• Selected passage:

※ ※ ※

When an example is small, author may do not want to put it in a separate paragraph, but rather prefer to keep it within the text. It is possible to achieve using standard for rmarkdown inline code. The result of the R code can be inserted into the rmarkdown document by using backtick symbol and small r, for example `r 2+2` will be rendered as 4. Currently lingglosses can not automatically detect, whether code provided via code chunk or inline. So if you want to use in-text glossed example and want them to appear in the glosses list, it is possible to write them using the gloss_example() with the intext = TRUE argument. Here is a Turkish example from (DeLancey (1997)): Kemal gel-miş (Kemal come-mir) that was produced with the following inline code:

`r gloss_example("Kemal gel-miş", "Kemal come-MIR", intext = TRUE)`

In the third section I show how to create a semi-automatic compiled abbreviation list for your document. As an example I provide the abbreviation list for this exact document. Even though the mir gloss appears only in this exact section in the in-text example above, it appears in the gloss lists presented in the third section.

※ ※ ※

• Record extracts:
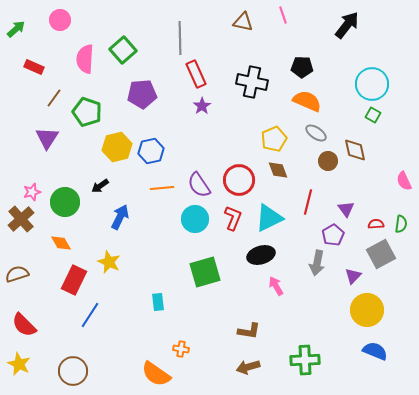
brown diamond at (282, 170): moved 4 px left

※ ※ ※

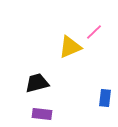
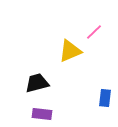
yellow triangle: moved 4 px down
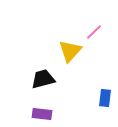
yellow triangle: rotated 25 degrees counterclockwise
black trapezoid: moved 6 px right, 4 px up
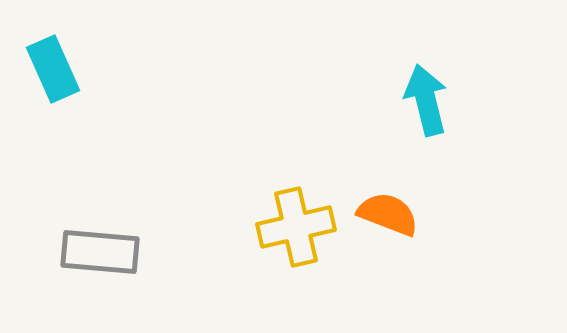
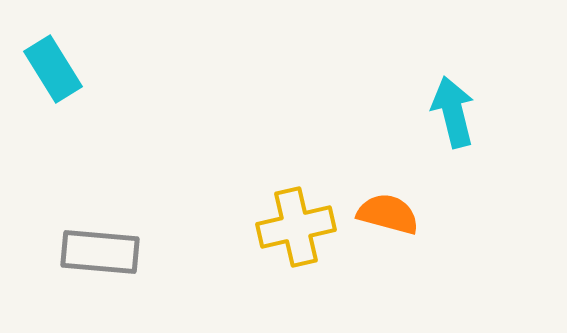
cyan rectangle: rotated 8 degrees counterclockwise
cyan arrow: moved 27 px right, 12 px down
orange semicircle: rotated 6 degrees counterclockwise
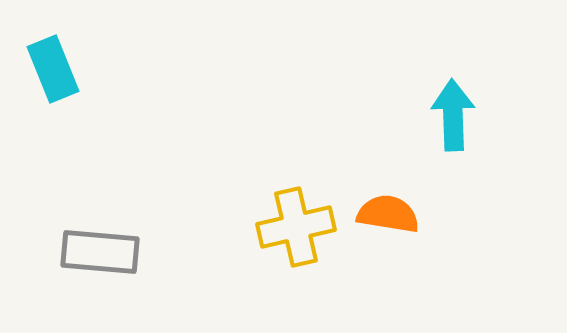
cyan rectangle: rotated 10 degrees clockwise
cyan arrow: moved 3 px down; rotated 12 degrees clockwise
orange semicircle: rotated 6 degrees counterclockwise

※ ※ ※

• Exercise set:
1. From the passage on inline glossed examples, output the stretch from "In the third section I" through "the third section." verbatim.
2. In the passage on inline glossed examples, what argument must be passed to gloss_example() for an in-text example to appear in the glosses list?

• Expected results:
1.
In the third section I show how to create a semi-automatic compiled abbreviation list for your document. As an example I provide the abbreviation list for this exact document. Even though the mir gloss appears only in this exact section in the in-text example above, it appears in the gloss lists presented in the third section.

2. The argument intext = TRUE.